> **TASK DESCRIPTION**
Write out all the data below exactly.

[Collected data]
==*==
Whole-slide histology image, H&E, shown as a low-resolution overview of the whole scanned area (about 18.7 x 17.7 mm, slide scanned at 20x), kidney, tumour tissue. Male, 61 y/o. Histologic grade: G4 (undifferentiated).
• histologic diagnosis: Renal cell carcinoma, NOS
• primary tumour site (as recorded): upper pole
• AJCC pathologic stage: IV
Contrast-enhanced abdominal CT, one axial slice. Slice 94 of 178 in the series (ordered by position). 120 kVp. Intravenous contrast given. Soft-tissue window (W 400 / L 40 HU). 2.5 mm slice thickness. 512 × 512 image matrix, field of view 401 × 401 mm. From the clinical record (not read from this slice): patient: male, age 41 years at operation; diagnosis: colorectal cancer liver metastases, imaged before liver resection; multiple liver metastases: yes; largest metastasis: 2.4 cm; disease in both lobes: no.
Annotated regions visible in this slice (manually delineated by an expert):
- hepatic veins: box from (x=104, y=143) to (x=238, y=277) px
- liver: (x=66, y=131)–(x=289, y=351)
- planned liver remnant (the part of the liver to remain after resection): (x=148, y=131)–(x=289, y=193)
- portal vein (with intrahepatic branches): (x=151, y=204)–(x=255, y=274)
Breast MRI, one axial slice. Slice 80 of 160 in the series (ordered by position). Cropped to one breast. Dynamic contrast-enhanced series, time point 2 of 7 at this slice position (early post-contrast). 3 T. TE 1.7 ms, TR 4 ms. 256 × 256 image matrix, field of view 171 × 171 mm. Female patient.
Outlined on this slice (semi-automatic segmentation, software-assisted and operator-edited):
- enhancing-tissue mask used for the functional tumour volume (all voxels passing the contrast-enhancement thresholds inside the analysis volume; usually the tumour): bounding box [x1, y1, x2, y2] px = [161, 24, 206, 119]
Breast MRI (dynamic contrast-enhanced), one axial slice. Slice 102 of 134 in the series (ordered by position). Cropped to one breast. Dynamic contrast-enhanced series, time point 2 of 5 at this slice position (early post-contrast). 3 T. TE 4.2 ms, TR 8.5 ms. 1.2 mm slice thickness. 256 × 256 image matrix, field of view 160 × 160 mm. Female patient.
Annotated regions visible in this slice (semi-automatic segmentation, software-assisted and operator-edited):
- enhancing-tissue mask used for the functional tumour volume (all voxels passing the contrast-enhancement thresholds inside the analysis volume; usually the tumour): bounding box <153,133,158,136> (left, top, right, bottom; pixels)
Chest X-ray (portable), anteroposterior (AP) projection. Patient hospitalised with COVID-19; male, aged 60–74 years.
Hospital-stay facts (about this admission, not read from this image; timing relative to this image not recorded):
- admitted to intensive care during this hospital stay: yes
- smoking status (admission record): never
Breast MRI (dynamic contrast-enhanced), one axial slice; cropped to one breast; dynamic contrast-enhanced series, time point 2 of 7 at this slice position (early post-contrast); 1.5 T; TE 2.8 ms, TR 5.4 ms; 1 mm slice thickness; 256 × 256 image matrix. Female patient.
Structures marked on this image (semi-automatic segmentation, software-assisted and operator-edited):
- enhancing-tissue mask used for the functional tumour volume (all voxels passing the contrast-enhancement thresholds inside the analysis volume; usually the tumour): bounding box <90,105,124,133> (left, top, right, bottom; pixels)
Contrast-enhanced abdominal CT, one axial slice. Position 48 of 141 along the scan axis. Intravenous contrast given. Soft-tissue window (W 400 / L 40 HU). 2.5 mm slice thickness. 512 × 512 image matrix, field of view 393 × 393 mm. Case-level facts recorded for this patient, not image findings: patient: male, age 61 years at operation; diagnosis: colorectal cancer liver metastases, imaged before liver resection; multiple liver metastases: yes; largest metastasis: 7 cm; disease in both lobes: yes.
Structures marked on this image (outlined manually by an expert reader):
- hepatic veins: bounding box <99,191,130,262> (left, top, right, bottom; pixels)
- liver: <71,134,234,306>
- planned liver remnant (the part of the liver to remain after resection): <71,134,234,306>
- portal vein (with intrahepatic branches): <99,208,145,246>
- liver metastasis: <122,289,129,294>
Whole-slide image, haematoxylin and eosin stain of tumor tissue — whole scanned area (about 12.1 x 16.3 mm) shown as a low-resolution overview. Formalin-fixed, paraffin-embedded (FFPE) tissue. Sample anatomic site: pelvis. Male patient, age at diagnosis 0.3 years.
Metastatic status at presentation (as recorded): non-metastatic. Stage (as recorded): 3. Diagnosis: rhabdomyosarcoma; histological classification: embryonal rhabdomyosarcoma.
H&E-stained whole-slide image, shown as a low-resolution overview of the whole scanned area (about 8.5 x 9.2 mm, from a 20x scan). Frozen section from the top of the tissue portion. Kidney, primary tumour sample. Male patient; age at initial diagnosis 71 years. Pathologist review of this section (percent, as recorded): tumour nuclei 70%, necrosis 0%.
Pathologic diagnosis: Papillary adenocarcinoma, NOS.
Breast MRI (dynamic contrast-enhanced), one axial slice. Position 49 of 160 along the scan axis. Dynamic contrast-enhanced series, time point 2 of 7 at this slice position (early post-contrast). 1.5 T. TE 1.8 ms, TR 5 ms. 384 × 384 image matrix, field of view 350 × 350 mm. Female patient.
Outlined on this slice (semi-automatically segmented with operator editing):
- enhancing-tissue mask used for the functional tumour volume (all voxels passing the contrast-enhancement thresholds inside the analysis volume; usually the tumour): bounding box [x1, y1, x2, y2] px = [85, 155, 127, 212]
==*==
> **ANSWER SECTION**
Whole-slide histology image, H&E, shown as a low-resolution overview of the whole scanned area (about 18.7 x 17.7 mm, slide scanned at 20x), kidney, tumour tissue. Male, 61 y/o. Histologic grade: G4 (undifferentiated).
• histologic diagnosis: Renal cell carcinoma, NOS
• primary tumour site (as recorded): upper pole
• AJCC pathologic stage: IV
Contrast-enhanced abdominal CT, one axial slice. Slice 94 of 178 in the series (ordered by position). 120 kVp. Intravenous contrast given. Soft-tissue window (W 400 / L 40 HU). 2.5 mm slice thickness. 512 × 512 image matrix, field of view 401 × 401 mm. From the clinical record (not read from this slice): patient: male, age 41 years at operation; diagnosis: colorectal cancer liver metastases, imaged before liver resection; multiple liver metastases: yes; largest metastasis: 2.4 cm; disease in both lobes: no.
Annotated regions visible in this slice (manually delineated by an expert):
- hepatic veins: box from (x=104, y=143) to (x=238, y=277) px
- liver: (x=66, y=131)–(x=289, y=351)
- planned liver remnant (the part of the liver to remain after resection): (x=148, y=131)–(x=289, y=193)
- portal vein (with intrahepatic branches): (x=151, y=204)–(x=255, y=274)
Breast MRI, one axial slice. Slice 80 of 160 in the series (ordered by position). Cropped to one breast. Dynamic contrast-enhanced series, time point 2 of 7 at this slice position (early post-contrast). 3 T. TE 1.7 ms, TR 4 ms. 256 × 256 image matrix, field of view 171 × 171 mm. Female patient.
Outlined on this slice (semi-automatic segmentation, software-assisted and operator-edited):
- enhancing-tissue mask used for the functional tumour volume (all voxels passing the contrast-enhancement thresholds inside the analysis volume; usually the tumour): bounding box [x1, y1, x2, y2] px = [161, 24, 206, 119]
Breast MRI (dynamic contrast-enhanced), one axial slice. Slice 102 of 134 in the series (ordered by position). Cropped to one breast. Dynamic contrast-enhanced series, time point 2 of 5 at this slice position (early post-contrast). 3 T. TE 4.2 ms, TR 8.5 ms. 1.2 mm slice thickness. 256 × 256 image matrix, field of view 160 × 160 mm. Female patient.
Annotated regions visible in this slice (semi-automatic segmentation, software-assisted and operator-edited):
- enhancing-tissue mask used for the functional tumour volume (all voxels passing the contrast-enhancement thresholds inside the analysis volume; usually the tumour): bounding box <153,133,158,136> (left, top, right, bottom; pixels)
Chest X-ray (portable), anteroposterior (AP) projection. Patient hospitalised with COVID-19; male, aged 60–74 years.
Hospital-stay facts (about this admission, not read from this image; timing relative to this image not recorded):
- admitted to intensive care during this hospital stay: yes
- smoking status (admission record): never
Breast MRI (dynamic contrast-enhanced), one axial slice; cropped to one breast; dynamic contrast-enhanced series, time point 2 of 7 at this slice position (early post-contrast); 1.5 T; TE 2.8 ms, TR 5.4 ms; 1 mm slice thickness; 256 × 256 image matrix. Female patient.
Structures marked on this image (semi-automatic segmentation, software-assisted and operator-edited):
- enhancing-tissue mask used for the functional tumour volume (all voxels passing the contrast-enhancement thresholds inside the analysis volume; usually the tumour): bounding box <90,105,124,133> (left, top, right, bottom; pixels)
Contrast-enhanced abdominal CT, one axial slice. Position 48 of 141 along the scan axis. Intravenous contrast given. Soft-tissue window (W 400 / L 40 HU). 2.5 mm slice thickness. 512 × 512 image matrix, field of view 393 × 393 mm. Case-level facts recorded for this patient, not image findings: patient: male, age 61 years at operation; diagnosis: colorectal cancer liver metastases, imaged before liver resection; multiple liver metastases: yes; largest metastasis: 7 cm; disease in both lobes: yes.
Structures marked on this image (outlined manually by an expert reader):
- hepatic veins: bounding box <99,191,130,262> (left, top, right, bottom; pixels)
- liver: <71,134,234,306>
- planned liver remnant (the part of the liver to remain after resection): <71,134,234,306>
- portal vein (with intrahepatic branches): <99,208,145,246>
- liver metastasis: <122,289,129,294>
Whole-slide image, haematoxylin and eosin stain of tumor tissue — whole scanned area (about 12.1 x 16.3 mm) shown as a low-resolution overview. Formalin-fixed, paraffin-embedded (FFPE) tissue. Sample anatomic site: pelvis. Male patient, age at diagnosis 0.3 years.
Metastatic status at presentation (as recorded): non-metastatic. Stage (as recorded): 3. Diagnosis: rhabdomyosarcoma; histological classification: embryonal rhabdomyosarcoma.
H&E-stained whole-slide image, shown as a low-resolution overview of the whole scanned area (about 8.5 x 9.2 mm, from a 20x scan). Frozen section from the top of the tissue portion. Kidney, primary tumour sample. Male patient; age at initial diagnosis 71 years. Pathologist review of this section (percent, as recorded): tumour nuclei 70%, necrosis 0%.
Pathologic diagnosis: Papillary adenocarcinoma, NOS.
Breast MRI (dynamic contrast-enhanced), one axial slice. Position 49 of 160 along the scan axis. Dynamic contrast-enhanced series, time point 2 of 7 at this slice position (early post-contrast). 1.5 T. TE 1.8 ms, TR 5 ms. 384 × 384 image matrix, field of view 350 × 350 mm. Female patient.
Outlined on this slice (semi-automatically segmented with operator editing):
- enhancing-tissue mask used for the functional tumour volume (all voxels passing the contrast-enhancement thresholds inside the analysis volume; usually the tumour): bounding box [x1, y1, x2, y2] px = [85, 155, 127, 212]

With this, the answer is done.